** Text for analysis **
- Opening Delimiter -

Time Management & Revision Techniques
Fraction subtraction becomes reliable when children can recall equivalences quickly and set out working neatly. This is more about routine than “being good at maths”. Build habits that survive stress.
- Pomodoro: 20 minutes practice + 5 minutes break. Aim for 2 cycles, 3–4 times per week for Year 5–6.
- Spaced repetition: revisit fraction subtraction every 7–10 days even after it looks “fixed”.
- Mistake notebook: write the wrong answer, the reason it happened (e.g., “forgot to convert to common denominator”), and the corrected method.
how to subtract fractions: UK method parents can teach at home
In Key Stage 2 and most 11+ papers, children are expected to show a consistent written method. The goal is accuracy first, then speed. If your child keeps “subtracting across the top and bottom”, correct it immediately because it creates false confidence.
how to subtract fractions using the CPA method (Concrete–Pictorial–Abstract)
Think Academy’s teaching sequence mirrors what high-performing UK classrooms do: build meaning, then move to symbols. This reduces the panic when questions change format.
Concrete: use fraction tiles or cut paper strips (halves, thirds, quarters). Physically show that 3/4 is larger than 2/3 by comparing pieces, then show you can’t subtract unless the pieces match.
Pictorial: draw bar models of equal length split into equal parts. For example, represent 2/3 and 1/6 on the same bar by splitting thirds into sixths.
Abstract: convert to a common denominator, subtract numerators, then simplify.
Step-by-step: subtracting fractions with different denominators
Use this exact routine to reduce errors:
- Step 1: Check if denominators match. If yes, subtract numerators only.
- Step 2: If not, find a common denominator (often the lowest common multiple for speed).
- Step 3: Convert both fractions to equivalent fractions with that denominator.
- Step 4: Subtract the numerators, keep the denominator.
- Step 5: Simplify (divide top and bottom by the highest common factor).
- Step 6: If needed, convert an improper fraction to a mixed number (common in 11+ mark schemes).
Example: 5/6 − 1/4. Common denominator is 12. 5/6 = 10/12. 1/4 = 3/12. Subtract: 10/12 − 3/12 = 7/12.
Mixed numbers: where 11+ candidates drop marks
Mixed numbers appear frequently because they test multiple skills at once. A safe method is converting to improper fractions first, then subtracting.
Example: 2 1/3 − 3/4. Convert: 2 1/3 = 7/3. Common denominator with 3/4 is 12. 7/3 = 28/12. 3/4 = 9/12. Subtract: 28/12 − 9/12 = 19/12 = 1 7/12.

- Closing Delimiter -

** Data provided **
- Opening Delimiter -

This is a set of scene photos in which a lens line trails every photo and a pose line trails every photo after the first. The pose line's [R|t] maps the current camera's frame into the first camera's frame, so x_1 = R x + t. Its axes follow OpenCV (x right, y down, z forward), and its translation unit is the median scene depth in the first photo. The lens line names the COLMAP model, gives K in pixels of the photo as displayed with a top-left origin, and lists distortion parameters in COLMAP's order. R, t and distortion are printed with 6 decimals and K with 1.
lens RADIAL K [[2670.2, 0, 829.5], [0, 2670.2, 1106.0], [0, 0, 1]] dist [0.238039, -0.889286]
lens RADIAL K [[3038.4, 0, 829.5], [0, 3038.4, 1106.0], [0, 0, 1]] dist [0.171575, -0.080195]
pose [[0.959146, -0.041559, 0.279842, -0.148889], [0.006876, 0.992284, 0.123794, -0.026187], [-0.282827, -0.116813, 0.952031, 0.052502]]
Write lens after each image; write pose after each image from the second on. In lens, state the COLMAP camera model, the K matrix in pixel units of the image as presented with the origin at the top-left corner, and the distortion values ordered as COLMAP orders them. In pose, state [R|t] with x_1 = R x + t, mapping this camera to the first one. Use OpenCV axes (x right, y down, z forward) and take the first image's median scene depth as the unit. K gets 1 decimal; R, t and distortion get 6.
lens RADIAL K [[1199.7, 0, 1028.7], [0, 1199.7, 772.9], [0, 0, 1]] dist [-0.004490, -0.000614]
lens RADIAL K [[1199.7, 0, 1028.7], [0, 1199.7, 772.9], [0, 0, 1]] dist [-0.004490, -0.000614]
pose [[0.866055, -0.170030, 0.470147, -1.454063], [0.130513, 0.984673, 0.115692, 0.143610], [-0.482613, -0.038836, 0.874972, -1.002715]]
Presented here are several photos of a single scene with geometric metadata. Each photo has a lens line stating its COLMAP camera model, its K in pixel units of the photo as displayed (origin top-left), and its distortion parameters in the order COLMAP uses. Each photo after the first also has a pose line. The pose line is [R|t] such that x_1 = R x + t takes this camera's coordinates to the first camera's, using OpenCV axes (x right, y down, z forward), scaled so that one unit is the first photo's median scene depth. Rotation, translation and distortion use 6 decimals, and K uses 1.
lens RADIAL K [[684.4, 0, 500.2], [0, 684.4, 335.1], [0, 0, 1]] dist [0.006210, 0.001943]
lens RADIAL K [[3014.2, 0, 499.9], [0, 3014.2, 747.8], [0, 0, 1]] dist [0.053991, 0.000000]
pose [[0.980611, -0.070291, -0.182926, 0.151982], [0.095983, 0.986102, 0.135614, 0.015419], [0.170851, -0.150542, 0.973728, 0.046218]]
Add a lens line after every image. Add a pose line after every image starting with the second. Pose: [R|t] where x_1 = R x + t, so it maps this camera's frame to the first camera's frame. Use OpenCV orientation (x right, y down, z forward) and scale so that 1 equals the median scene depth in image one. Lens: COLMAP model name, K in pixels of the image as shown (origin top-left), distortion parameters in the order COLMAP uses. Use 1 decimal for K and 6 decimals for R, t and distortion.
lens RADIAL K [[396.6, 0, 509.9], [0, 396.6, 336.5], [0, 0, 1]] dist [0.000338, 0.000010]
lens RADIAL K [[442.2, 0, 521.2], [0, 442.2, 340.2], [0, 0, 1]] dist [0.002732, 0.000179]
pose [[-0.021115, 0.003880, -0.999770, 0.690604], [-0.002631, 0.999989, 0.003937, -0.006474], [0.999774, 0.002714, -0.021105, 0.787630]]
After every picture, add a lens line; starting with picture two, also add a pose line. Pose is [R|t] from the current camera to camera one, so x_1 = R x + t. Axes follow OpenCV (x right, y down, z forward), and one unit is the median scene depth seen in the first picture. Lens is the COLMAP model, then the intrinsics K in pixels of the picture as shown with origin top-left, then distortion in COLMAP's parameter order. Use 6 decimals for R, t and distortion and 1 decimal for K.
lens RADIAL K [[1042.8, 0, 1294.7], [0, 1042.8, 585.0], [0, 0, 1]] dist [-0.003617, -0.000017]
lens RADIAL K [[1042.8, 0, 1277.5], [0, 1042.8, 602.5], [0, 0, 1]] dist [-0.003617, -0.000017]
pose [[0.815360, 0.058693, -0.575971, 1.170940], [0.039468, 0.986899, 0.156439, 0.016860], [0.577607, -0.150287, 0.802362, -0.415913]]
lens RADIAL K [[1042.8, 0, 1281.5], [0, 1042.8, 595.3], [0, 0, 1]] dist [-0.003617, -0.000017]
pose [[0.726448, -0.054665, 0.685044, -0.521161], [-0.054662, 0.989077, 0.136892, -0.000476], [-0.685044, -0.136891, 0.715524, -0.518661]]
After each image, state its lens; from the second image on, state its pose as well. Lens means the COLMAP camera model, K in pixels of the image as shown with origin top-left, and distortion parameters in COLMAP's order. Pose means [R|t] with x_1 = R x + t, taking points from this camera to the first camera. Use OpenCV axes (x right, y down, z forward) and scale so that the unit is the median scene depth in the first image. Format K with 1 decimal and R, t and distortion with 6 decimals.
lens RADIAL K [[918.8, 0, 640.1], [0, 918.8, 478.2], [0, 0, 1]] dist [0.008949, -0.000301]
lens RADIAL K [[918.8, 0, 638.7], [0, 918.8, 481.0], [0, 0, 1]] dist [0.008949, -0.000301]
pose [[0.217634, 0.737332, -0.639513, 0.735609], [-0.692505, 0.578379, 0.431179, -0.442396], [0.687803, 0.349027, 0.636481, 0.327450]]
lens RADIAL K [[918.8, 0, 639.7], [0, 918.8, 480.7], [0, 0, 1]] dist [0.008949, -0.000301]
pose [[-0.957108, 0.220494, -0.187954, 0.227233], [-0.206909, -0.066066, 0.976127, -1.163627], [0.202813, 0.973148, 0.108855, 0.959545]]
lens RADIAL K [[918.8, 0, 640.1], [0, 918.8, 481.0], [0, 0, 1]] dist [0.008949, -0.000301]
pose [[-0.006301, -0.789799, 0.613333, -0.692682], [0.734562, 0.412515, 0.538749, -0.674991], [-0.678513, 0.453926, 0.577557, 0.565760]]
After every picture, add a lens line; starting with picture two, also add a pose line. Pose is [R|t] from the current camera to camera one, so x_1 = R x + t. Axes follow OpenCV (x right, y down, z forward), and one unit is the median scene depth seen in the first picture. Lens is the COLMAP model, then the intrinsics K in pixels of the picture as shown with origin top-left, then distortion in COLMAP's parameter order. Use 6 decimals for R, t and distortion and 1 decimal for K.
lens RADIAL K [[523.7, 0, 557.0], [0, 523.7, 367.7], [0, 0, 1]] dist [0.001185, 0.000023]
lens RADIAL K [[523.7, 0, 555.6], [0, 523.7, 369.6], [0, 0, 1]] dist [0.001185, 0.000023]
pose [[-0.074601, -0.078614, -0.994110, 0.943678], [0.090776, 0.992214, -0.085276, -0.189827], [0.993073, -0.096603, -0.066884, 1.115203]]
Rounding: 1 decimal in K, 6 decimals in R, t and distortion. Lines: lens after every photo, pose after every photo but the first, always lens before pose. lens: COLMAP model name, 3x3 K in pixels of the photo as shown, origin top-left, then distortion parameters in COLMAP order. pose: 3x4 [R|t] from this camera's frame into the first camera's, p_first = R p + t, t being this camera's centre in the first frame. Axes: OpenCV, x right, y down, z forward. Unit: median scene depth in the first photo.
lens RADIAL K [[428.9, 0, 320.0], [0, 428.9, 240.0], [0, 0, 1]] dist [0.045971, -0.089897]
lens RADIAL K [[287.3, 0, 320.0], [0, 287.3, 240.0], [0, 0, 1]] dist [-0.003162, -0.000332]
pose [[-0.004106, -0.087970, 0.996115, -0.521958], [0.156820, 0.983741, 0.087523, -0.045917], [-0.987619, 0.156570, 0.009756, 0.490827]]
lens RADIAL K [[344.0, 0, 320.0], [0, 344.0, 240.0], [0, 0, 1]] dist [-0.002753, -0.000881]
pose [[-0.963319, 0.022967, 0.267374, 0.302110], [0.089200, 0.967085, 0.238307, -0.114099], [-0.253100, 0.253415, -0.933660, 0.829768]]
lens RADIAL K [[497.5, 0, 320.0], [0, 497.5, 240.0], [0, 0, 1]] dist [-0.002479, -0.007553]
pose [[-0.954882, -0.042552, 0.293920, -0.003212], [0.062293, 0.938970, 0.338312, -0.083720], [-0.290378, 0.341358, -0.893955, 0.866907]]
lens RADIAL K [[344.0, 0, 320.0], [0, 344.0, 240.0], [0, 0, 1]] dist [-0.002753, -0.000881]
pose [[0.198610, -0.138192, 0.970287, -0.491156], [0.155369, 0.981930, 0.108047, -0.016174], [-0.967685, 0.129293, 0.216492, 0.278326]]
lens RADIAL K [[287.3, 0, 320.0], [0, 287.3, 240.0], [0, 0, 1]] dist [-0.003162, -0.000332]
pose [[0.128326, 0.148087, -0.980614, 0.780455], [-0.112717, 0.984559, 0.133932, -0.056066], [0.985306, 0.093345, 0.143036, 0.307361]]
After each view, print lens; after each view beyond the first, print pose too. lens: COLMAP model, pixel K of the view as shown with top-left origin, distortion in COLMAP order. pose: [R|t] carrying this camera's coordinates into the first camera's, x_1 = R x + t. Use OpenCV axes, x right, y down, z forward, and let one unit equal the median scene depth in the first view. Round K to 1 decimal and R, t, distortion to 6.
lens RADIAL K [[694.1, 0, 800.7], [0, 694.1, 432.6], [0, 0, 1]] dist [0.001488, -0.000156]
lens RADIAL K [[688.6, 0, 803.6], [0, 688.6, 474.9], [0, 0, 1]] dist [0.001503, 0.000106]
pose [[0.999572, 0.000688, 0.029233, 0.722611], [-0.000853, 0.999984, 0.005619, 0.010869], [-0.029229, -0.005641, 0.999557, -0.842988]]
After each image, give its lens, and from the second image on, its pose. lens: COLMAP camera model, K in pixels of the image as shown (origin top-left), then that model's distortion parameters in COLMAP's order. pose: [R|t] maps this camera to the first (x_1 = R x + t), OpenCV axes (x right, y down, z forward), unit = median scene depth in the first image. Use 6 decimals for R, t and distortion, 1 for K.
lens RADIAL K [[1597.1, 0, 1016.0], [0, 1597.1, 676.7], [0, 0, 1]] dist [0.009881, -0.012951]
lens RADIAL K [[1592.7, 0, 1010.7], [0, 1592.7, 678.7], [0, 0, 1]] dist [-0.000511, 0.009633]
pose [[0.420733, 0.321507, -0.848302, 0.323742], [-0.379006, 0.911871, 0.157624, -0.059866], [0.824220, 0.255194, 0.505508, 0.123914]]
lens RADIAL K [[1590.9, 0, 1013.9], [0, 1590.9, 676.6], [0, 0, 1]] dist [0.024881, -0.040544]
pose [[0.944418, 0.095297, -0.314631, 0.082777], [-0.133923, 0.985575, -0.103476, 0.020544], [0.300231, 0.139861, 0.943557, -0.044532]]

- Closing Delimiter -

** Work task 1 **
Answer these from the text on subtracting fractions:
(a) How many minutes of practice does each Pomodoro cycle include?
(b) What materials does the Concrete stage of the CPA method use?
(c) In the mixed-number example, what improper fraction is 2 1/3 converted to?
** Work task 2 **
Write the next part of the text on subtracting fractions, picking up after its last sentence.
The records play no part in this work.

** Written answer 1 **
(a) 20 minutes
(b) Fraction tiles or cut paper strips (halves, thirds, quarters)
(c) 7/3

** Written answer 2 **
People Also Ask: Fraction Subtraction FAQs
Q1: Why can’t children just subtract the denominators?
Because the denominator tells you the size of each part. If parts are different sizes (thirds vs quarters), subtracting denominators is like subtracting “apples from oranges”. UK mark schemes expect a common denominator or a clear visual model.
Q2: What’s the fastest way to find a common denominator?
For Year 5–6 and 11+, teach “lowest common multiple” by listing simple multiples: for 6 and 4, multiples are 6,12,18… and 4,8,12… so 12 is the first match. Avoid multiplying denominators every time because it slows children down and increases simplification mistakes.
Q3: Do children need to simplify every answer?
In SATs, 11+, and many independent school papers, yes unless the question explicitly says “leave your answer as an improper fraction” or “give your answer as a fraction in its simplest form”. Many mark schemes penalise 2/4 when 1/2 is expected.
Q4: When should my child learn subtraction of fractions for 11+?
Secure it by Spring term of Year 5, then keep it active through mixed problem sets in Summer of Year 5 and Autumn of Year 6. This timing protects marks later when fractions appear inside ratio, averages, and worded multi-step questions.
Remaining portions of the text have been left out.